Dallas City Manager T.C. Broadnax said in a statement that “collective action is necessary, and we will do our best to support this humanitarian effort.”

The Health and Human Services agency will also house youths in Midland, Texas, at a converted oilfield workers camp with help from the American Red Cross, which sent 60 volunteers. 

On Sunday, House Speaker Nancy Pelosi told reporters “the Biden administration is trying to fix the broken system that was left to them by the Trump administration. The Biden administration will have a system based on doing the best possible job, understanding this is a humanitarian crisis.”

Trump weighed in with his immigration thoughts at the recent Conservative Political Action Conference, contending that Biden “wants it all to go to hell.”  

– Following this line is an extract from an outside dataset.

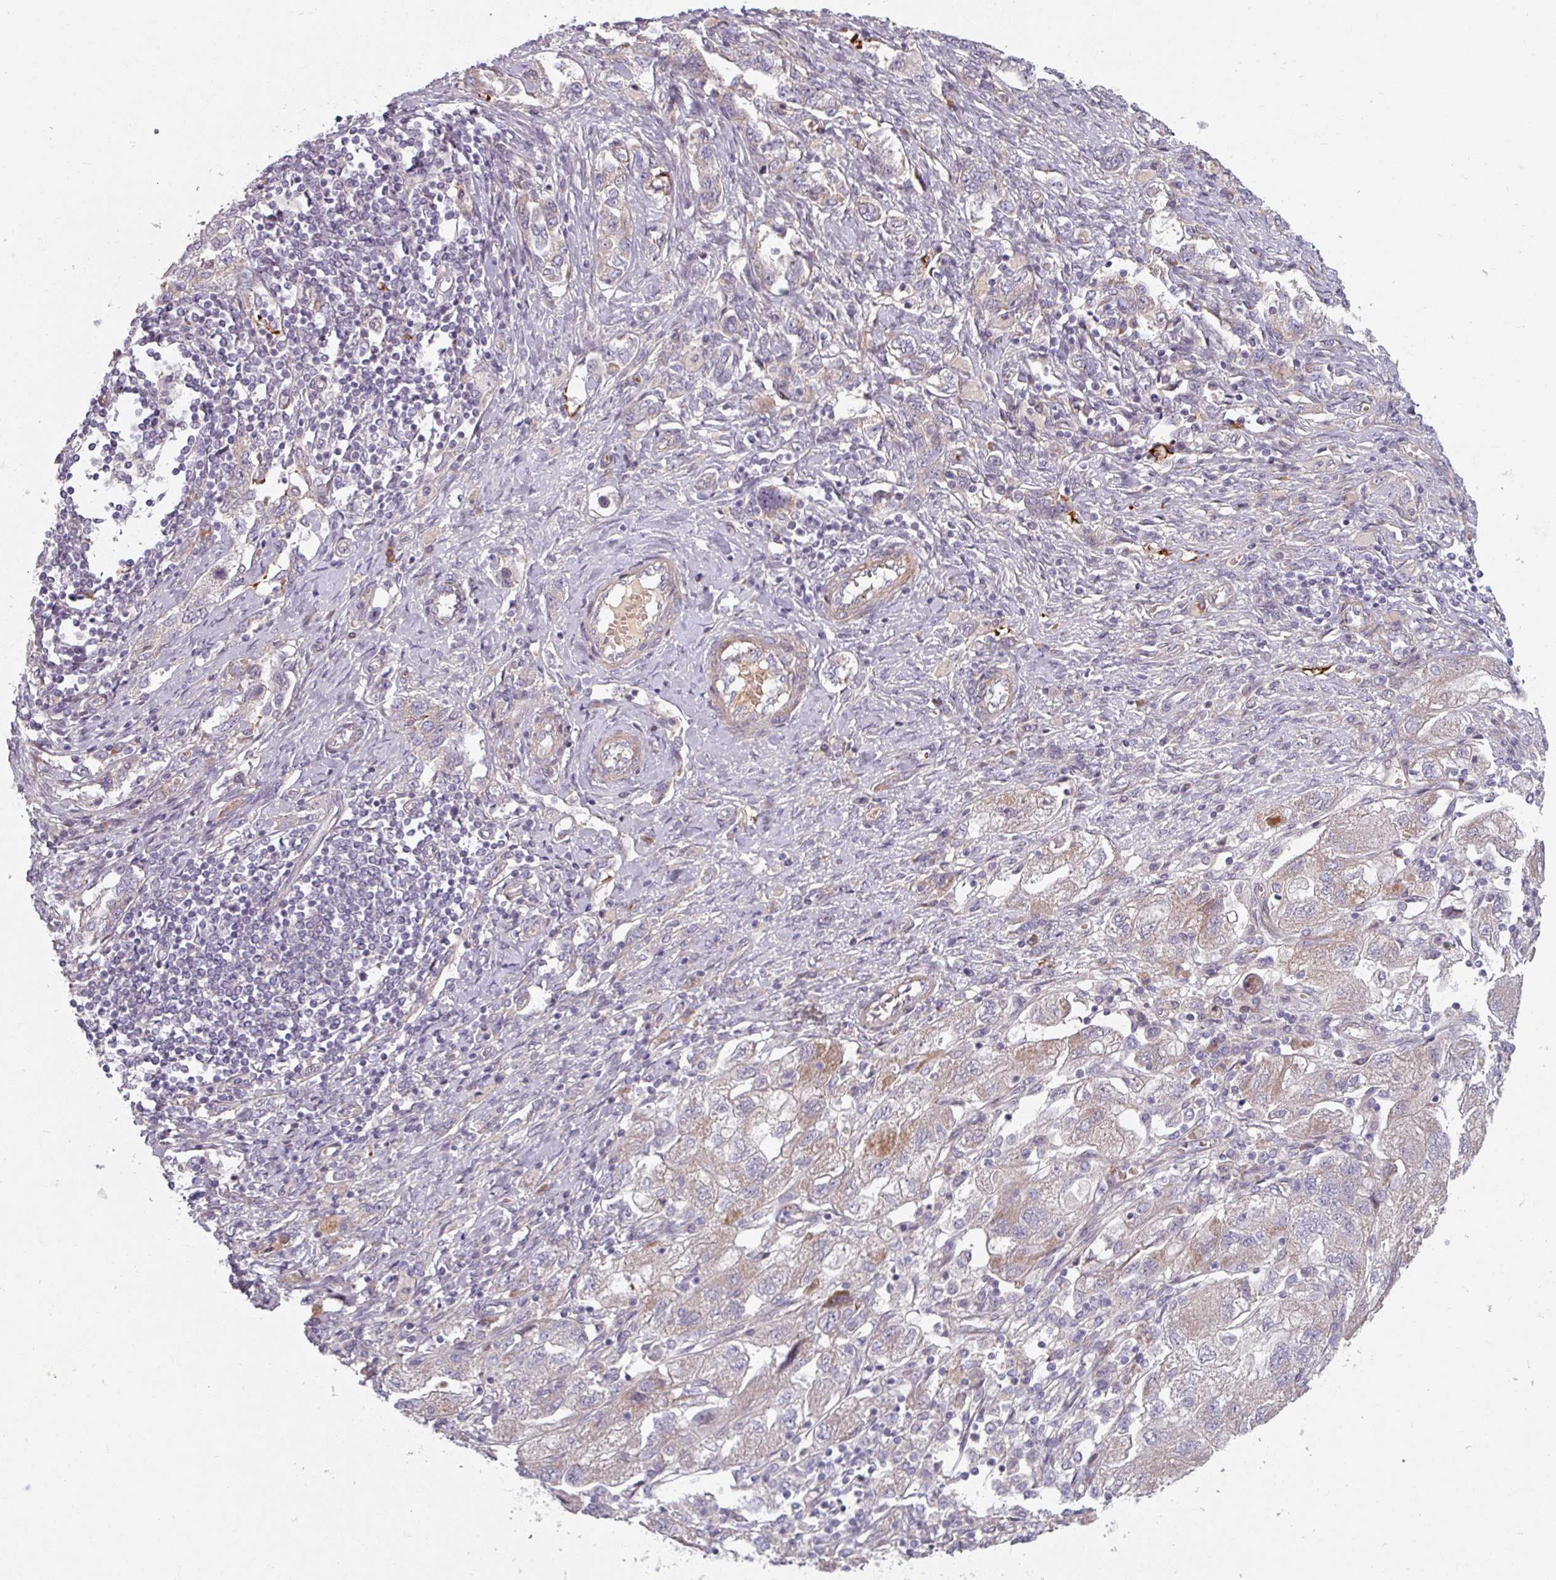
{"staining": {"intensity": "weak", "quantity": "<25%", "location": "cytoplasmic/membranous"}, "tissue": "ovarian cancer", "cell_type": "Tumor cells", "image_type": "cancer", "snomed": [{"axis": "morphology", "description": "Carcinoma, NOS"}, {"axis": "morphology", "description": "Cystadenocarcinoma, serous, NOS"}, {"axis": "topography", "description": "Ovary"}], "caption": "A photomicrograph of ovarian carcinoma stained for a protein shows no brown staining in tumor cells.", "gene": "C4BPB", "patient": {"sex": "female", "age": 69}}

“When I left office just six weeks ago, we had created the most secure border in U.S. history,” Trump claimed, ignoring the increased number of illegal crossings during his last months in office.  

“It took the new administration only a few weeks to turn this unprecedented accomplishment into a self-inflicted humanitarian and national security disaster by recklessly eliminating our border security measures, controls, all of the things that we put into place,” Trump argued.  

Aside from dealing with the current quandary at the border, Democrats in the House of Representatives this week are trying to advance two pieces of immigration legislation.  

One would establish a pathway to citizenship for undocumented immigrants who were brought to the United States as children and have lived, attended school and worked in the country since then.  

The House is also considering a measure in which a migrant worker in the agricultural industry could earn temporary status to stay in the U.S. with an eventual option to become a permanent resident.  

Democrats strongly support both bills and also passed them in 2019. Even if they are approved again, however, their fate in the politically divided Senate is uncertain, at best.